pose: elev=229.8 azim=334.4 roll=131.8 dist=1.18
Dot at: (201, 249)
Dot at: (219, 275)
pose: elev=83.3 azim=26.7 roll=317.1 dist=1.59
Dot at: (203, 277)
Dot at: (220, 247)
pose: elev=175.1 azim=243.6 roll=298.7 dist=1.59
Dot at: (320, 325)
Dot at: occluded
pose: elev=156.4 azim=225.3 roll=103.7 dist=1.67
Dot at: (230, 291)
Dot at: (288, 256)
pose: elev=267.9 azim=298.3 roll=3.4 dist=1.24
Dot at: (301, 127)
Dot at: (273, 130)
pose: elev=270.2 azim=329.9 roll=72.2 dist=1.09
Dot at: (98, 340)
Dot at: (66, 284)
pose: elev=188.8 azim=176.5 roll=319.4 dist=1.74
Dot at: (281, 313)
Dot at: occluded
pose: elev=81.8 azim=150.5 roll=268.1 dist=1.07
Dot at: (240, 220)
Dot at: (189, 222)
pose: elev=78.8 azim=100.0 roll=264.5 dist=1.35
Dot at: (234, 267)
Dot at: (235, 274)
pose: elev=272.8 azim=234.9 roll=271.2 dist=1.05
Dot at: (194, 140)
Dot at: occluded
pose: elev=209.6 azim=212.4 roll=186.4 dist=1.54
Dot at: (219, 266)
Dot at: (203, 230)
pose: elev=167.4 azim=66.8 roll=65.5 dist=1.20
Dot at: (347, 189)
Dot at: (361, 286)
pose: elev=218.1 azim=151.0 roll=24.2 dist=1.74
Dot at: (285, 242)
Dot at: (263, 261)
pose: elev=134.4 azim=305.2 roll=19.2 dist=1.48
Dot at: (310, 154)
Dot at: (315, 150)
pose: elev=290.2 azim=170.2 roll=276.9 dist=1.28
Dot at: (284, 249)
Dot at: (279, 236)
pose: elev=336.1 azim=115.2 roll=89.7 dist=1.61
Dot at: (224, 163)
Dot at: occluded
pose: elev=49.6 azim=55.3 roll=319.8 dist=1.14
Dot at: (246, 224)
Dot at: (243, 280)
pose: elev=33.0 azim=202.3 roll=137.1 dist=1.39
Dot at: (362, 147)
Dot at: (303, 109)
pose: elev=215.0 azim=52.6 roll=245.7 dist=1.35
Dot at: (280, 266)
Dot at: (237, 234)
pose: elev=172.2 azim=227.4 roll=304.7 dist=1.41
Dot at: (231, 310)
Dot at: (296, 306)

Short problem
Copy out every line of all the entries above, unchanged.

Solution to this problem
pose: elev=229.8 azim=334.4 roll=131.8 dist=1.18
Dot at: (201, 249)
Dot at: (219, 275)
pose: elev=83.3 azim=26.7 roll=317.1 dist=1.59
Dot at: (203, 277)
Dot at: (220, 247)
pose: elev=175.1 azim=243.6 roll=298.7 dist=1.59
Dot at: (320, 325)
Dot at: occluded
pose: elev=156.4 azim=225.3 roll=103.7 dist=1.67
Dot at: (230, 291)
Dot at: (288, 256)
pose: elev=267.9 azim=298.3 roll=3.4 dist=1.24
Dot at: (301, 127)
Dot at: (273, 130)
pose: elev=270.2 azim=329.9 roll=72.2 dist=1.09
Dot at: (98, 340)
Dot at: (66, 284)
pose: elev=188.8 azim=176.5 roll=319.4 dist=1.74
Dot at: (281, 313)
Dot at: occluded
pose: elev=81.8 azim=150.5 roll=268.1 dist=1.07
Dot at: (240, 220)
Dot at: (189, 222)
pose: elev=78.8 azim=100.0 roll=264.5 dist=1.35
Dot at: (234, 267)
Dot at: (235, 274)
pose: elev=272.8 azim=234.9 roll=271.2 dist=1.05
Dot at: (194, 140)
Dot at: occluded
pose: elev=209.6 azim=212.4 roll=186.4 dist=1.54
Dot at: (219, 266)
Dot at: (203, 230)
pose: elev=167.4 azim=66.8 roll=65.5 dist=1.20
Dot at: (347, 189)
Dot at: (361, 286)
pose: elev=218.1 azim=151.0 roll=24.2 dist=1.74
Dot at: (285, 242)
Dot at: (263, 261)
pose: elev=134.4 azim=305.2 roll=19.2 dist=1.48
Dot at: (310, 154)
Dot at: (315, 150)
pose: elev=290.2 azim=170.2 roll=276.9 dist=1.28
Dot at: (284, 249)
Dot at: (279, 236)
pose: elev=336.1 azim=115.2 roll=89.7 dist=1.61
Dot at: (224, 163)
Dot at: occluded
pose: elev=49.6 azim=55.3 roll=319.8 dist=1.14
Dot at: (246, 224)
Dot at: (243, 280)
pose: elev=33.0 azim=202.3 roll=137.1 dist=1.39
Dot at: (362, 147)
Dot at: (303, 109)
pose: elev=215.0 azim=52.6 roll=245.7 dist=1.35
Dot at: (280, 266)
Dot at: (237, 234)
pose: elev=172.2 azim=227.4 roll=304.7 dist=1.41
Dot at: (231, 310)
Dot at: (296, 306)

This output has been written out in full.